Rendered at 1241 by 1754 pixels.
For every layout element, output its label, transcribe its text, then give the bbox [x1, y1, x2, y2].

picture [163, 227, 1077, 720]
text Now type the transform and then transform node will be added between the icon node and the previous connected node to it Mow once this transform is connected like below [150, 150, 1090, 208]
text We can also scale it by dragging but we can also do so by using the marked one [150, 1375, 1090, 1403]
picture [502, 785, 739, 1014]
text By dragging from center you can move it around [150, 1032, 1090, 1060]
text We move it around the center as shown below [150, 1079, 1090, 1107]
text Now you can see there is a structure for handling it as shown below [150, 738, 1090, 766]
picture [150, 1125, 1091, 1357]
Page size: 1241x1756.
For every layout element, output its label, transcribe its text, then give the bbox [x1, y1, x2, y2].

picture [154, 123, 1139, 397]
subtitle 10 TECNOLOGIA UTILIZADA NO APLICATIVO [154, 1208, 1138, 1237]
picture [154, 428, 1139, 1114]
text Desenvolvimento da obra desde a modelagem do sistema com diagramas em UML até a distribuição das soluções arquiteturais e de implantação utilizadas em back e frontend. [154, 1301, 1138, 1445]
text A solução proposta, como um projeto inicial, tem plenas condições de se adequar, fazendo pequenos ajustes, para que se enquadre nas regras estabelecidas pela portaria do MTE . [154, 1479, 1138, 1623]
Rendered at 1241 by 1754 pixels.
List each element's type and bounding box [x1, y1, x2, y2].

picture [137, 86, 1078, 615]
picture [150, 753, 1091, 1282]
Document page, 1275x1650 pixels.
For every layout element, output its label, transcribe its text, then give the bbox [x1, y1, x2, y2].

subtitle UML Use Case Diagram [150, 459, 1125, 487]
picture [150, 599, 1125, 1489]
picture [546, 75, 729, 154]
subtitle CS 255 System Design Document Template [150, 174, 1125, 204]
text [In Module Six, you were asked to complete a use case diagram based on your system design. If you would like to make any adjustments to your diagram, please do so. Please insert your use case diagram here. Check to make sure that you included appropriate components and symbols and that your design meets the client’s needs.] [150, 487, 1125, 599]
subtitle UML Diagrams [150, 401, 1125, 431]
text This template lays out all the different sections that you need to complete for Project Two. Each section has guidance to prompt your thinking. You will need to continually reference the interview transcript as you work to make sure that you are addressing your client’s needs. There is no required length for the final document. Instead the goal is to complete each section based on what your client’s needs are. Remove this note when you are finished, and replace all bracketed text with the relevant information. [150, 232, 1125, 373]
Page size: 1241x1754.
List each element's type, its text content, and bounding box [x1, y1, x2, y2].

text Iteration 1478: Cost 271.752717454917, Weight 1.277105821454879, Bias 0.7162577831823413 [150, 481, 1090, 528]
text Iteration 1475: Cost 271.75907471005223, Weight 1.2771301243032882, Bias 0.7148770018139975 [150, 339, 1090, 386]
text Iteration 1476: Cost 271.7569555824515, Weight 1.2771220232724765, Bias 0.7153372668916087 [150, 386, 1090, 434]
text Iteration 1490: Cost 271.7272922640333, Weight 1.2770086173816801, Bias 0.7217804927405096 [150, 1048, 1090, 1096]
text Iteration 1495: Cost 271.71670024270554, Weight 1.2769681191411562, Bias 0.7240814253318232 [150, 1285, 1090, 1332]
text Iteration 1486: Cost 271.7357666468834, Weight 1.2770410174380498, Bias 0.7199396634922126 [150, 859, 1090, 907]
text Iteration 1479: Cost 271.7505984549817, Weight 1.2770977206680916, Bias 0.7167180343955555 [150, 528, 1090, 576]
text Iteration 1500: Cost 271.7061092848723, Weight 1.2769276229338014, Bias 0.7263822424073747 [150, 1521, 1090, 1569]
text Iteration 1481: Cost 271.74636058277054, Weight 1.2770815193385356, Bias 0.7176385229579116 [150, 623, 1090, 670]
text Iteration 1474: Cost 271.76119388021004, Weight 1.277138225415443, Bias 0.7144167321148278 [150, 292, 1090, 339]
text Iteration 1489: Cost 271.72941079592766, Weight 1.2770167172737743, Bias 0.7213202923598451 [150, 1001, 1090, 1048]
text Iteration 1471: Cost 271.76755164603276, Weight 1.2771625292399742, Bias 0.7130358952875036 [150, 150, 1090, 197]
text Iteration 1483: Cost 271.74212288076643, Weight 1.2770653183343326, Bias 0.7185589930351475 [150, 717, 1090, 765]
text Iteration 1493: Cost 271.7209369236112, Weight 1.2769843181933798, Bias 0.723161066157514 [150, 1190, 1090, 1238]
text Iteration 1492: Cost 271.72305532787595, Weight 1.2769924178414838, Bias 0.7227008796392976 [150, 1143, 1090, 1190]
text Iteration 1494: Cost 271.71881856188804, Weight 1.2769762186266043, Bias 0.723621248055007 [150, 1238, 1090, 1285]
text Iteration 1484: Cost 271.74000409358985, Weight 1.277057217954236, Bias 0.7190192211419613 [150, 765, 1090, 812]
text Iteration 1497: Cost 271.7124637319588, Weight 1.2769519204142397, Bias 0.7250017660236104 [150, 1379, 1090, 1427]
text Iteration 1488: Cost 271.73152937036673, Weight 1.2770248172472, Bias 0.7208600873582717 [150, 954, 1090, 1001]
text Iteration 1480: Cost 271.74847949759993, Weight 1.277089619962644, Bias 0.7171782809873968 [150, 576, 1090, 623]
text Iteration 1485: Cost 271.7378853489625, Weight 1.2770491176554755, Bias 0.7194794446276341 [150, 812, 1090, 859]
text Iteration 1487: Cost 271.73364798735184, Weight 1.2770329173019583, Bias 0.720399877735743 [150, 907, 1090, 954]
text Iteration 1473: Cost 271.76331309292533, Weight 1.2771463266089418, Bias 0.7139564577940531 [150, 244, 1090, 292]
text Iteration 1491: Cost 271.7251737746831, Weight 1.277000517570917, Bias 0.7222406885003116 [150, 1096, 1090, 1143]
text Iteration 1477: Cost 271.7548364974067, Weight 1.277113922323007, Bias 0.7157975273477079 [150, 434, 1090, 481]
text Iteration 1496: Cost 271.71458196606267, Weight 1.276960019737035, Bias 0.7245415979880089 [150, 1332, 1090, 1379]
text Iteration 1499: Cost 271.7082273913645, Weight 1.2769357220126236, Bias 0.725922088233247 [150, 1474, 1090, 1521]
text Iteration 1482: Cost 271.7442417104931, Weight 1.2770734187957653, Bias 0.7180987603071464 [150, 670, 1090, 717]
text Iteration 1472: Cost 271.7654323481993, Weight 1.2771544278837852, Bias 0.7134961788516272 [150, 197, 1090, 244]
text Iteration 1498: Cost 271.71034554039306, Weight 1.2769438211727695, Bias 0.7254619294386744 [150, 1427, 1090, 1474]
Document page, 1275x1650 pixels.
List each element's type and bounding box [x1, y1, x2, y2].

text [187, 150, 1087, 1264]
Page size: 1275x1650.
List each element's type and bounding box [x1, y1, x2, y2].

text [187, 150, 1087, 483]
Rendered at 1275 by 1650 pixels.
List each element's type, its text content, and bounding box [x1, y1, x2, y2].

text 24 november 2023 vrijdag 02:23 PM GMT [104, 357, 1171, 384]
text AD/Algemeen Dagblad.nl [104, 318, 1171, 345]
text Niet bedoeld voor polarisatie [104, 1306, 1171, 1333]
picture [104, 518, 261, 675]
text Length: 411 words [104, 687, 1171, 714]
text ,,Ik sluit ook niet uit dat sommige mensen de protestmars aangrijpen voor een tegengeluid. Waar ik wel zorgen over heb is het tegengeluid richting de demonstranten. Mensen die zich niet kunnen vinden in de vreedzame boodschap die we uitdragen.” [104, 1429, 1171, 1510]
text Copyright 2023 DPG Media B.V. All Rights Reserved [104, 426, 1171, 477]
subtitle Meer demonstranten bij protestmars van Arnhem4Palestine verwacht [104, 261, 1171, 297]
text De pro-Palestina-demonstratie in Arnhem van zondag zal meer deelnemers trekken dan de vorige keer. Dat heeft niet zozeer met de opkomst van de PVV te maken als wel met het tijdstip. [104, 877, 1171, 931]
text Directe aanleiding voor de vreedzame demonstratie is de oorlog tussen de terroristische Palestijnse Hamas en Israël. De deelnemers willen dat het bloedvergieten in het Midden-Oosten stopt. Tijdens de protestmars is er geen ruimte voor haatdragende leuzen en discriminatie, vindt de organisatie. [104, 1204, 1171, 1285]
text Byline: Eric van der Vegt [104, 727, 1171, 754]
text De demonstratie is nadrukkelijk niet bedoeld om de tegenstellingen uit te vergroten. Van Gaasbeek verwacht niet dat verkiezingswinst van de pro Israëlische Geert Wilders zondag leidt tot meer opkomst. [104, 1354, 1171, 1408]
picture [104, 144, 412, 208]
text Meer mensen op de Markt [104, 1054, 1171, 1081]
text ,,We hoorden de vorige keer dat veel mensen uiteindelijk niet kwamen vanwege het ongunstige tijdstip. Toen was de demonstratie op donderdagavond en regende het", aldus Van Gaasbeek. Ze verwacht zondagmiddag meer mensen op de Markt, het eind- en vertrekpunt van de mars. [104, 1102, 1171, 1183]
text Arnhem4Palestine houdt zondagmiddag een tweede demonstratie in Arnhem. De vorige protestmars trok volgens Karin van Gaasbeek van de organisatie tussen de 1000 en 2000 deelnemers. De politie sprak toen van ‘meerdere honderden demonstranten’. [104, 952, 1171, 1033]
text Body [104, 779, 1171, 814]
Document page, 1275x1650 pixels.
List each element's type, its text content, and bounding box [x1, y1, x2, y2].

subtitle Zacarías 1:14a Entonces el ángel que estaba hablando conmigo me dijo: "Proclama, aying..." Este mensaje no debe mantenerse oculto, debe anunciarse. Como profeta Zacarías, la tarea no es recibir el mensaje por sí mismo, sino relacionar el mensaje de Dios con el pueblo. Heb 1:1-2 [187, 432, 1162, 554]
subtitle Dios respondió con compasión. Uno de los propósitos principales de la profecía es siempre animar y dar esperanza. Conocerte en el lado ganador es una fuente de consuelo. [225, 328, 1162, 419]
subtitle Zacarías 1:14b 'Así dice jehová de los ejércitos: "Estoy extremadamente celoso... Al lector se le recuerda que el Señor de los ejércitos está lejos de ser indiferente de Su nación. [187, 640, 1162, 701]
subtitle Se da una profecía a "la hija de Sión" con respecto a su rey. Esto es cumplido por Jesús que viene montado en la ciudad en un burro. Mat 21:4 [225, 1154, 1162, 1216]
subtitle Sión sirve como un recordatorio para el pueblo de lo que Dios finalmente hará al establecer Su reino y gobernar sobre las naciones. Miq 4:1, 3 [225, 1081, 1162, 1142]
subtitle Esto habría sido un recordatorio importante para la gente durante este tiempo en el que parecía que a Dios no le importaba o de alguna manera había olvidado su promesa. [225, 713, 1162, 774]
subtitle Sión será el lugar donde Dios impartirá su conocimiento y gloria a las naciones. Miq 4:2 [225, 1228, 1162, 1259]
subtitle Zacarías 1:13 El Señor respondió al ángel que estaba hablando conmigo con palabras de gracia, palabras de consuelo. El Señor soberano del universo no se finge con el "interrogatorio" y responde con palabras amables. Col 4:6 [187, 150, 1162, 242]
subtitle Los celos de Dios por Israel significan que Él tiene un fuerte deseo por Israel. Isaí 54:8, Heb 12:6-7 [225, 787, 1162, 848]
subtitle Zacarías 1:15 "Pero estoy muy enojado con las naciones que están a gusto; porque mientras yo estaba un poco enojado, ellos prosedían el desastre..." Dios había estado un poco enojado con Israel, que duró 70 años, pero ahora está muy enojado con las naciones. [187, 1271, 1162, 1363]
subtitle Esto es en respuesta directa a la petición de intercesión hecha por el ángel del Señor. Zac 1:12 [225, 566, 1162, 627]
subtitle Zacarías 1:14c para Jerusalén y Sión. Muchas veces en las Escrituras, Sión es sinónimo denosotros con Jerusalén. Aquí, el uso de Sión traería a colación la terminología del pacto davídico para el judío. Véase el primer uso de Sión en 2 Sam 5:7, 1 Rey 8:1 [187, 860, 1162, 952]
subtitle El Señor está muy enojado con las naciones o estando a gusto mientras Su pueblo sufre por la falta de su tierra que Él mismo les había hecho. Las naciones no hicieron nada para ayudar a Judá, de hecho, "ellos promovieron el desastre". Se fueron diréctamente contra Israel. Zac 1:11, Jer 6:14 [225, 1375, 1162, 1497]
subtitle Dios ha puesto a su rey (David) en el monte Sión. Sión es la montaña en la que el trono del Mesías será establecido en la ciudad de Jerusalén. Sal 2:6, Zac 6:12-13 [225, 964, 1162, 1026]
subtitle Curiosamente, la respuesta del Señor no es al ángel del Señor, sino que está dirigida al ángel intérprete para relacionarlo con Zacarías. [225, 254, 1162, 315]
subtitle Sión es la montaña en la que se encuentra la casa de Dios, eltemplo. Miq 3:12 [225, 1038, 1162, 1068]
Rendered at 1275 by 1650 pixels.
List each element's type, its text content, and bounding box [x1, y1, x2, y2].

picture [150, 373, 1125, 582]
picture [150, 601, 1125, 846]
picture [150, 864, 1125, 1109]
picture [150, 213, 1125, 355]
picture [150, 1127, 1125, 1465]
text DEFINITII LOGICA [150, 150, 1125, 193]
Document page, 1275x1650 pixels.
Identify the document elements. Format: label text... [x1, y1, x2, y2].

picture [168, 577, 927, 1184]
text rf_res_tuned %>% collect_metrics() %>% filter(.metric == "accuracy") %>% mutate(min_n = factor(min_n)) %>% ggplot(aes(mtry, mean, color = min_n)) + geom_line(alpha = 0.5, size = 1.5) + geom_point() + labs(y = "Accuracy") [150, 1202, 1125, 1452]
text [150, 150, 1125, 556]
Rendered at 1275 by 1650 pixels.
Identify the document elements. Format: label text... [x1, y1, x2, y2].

++++++

### Exercise directions:
Among the lines of the data above, find those with the word "ciudad" and show them.

### Solution to this exercise:
subtitle Se da una profecía a "la hija de Sión" con respecto a su rey. Esto es cumplido por Jesús que viene montado en la ciudad en un burro. Mat 21:4 [225, 1154, 1162, 1216]
subtitle Dios ha puesto a su rey (David) en el monte Sión. Sión es la montaña en la que el trono del Mesías será establecido en la ciudad de Jerusalén. Sal 2:6, Zac 6:12-13 [225, 964, 1162, 1026]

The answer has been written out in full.